文書欄:
"""

11月、国家警察は農村部のパトロールと犯罪抑止のため、1,050人の追加警官を配備し、3月末まで現場や搾油所に警官を配置し続けることとした。

オリーブの盗難は、収穫期におけるスペインの常態化した問題である。しかし、オリーブ価格が上昇すると、盗難件数は急増する。

2015/16年の収穫期には、ハエン県での盗難件数は275件に増加し、価格が3.10ユーロに達した際には560トンが盗まれた。

ハエン州の国家警察(シビル・ガルディア)責任者であるフランシスコ・ホセ・ロサノ氏によると、この種の窃盗が発生するのは、盗まれた農産物の受け皿となる市場が存在するためだという。同氏はさらに、捜査の結果、盗まれたオリーブを購入している搾油所はハエン州内にはないことが判明したと付け加えた。

犯罪組織は収穫期間中の様々な段階でオリーブを盗んでいる。しかし、こうした事件の大部分は、果実が収穫された直後、搾油所へ運ばれる前の段階で発生している。

2021/22年の収穫期には、オリーブの実がすでに袋やトレーラーに詰められ、搾油所への搬入を待っている段階で、37%が盗難に遭った。

ロサノ氏によると、盗まれたオリーブの主な行き先はグラナダ県である。そこで犯罪組織は、そのオリーブを地元産として偽装しようとする。

しかし、彼は、受け取ったオリーブの数量と推定される産地との間に常に不一致が生じるため、盗難の発見は容易であると付け加えた。

"""

データ欄:
"""

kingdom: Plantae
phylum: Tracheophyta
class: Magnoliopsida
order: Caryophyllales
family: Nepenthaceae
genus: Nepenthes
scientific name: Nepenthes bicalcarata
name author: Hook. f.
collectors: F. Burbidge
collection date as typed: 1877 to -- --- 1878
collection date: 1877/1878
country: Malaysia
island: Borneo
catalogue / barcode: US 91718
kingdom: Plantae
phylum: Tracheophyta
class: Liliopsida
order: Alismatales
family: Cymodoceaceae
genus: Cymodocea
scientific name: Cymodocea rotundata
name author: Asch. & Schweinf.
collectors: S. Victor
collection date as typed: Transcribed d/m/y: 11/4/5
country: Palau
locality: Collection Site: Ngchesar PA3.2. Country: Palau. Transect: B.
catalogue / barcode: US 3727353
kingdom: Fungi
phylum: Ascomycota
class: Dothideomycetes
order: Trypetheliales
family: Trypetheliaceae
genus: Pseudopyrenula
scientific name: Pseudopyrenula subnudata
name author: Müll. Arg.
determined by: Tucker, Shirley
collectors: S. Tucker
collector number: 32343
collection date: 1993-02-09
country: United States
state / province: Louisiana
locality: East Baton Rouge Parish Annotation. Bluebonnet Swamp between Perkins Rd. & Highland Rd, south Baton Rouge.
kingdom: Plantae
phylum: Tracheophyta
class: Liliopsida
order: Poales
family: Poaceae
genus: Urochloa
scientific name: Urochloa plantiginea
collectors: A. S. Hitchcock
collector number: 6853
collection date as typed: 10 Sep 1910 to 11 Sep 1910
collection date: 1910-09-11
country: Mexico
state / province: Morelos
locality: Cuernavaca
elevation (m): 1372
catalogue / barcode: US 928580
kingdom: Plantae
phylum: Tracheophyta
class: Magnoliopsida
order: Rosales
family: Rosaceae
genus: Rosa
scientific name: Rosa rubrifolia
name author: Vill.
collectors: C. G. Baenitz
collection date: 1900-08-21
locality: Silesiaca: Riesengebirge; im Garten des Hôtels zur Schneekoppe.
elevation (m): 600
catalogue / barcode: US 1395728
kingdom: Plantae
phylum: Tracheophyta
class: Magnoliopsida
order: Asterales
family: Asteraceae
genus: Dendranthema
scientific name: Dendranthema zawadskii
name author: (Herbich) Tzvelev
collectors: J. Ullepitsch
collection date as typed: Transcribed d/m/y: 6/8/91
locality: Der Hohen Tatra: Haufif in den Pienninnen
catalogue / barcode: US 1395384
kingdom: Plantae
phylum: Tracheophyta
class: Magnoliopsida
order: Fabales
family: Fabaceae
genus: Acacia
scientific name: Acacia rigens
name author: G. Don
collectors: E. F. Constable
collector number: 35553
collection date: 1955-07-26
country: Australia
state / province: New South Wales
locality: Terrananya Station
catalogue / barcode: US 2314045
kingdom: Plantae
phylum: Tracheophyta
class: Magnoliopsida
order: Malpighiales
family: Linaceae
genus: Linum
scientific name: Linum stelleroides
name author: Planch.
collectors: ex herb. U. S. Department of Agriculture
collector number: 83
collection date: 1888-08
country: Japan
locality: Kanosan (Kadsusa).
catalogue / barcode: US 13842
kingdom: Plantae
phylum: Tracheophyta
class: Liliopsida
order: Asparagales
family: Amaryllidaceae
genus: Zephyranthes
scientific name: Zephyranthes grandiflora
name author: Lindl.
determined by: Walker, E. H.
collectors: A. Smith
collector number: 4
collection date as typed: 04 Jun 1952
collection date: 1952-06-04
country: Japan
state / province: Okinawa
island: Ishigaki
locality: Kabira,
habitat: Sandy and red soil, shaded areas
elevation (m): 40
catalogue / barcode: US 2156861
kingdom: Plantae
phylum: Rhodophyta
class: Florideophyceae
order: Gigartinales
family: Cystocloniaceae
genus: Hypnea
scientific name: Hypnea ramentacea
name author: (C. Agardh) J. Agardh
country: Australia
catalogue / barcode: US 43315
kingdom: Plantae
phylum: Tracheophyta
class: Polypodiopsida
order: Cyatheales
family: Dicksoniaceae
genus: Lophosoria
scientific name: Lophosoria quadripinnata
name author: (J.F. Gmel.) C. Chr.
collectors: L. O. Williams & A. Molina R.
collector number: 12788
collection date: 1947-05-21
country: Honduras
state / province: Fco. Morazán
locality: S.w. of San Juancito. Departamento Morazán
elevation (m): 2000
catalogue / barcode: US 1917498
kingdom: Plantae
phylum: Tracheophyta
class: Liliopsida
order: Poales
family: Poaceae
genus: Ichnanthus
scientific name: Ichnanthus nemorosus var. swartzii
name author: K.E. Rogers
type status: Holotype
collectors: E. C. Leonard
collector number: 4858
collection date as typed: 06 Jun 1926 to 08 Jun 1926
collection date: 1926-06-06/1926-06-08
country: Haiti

"""

課題の目的:
文書欄によると、ロサノ氏が盗まれたオリーブの主な行き先として挙げている県はどこか。

解答例:
グラナダ県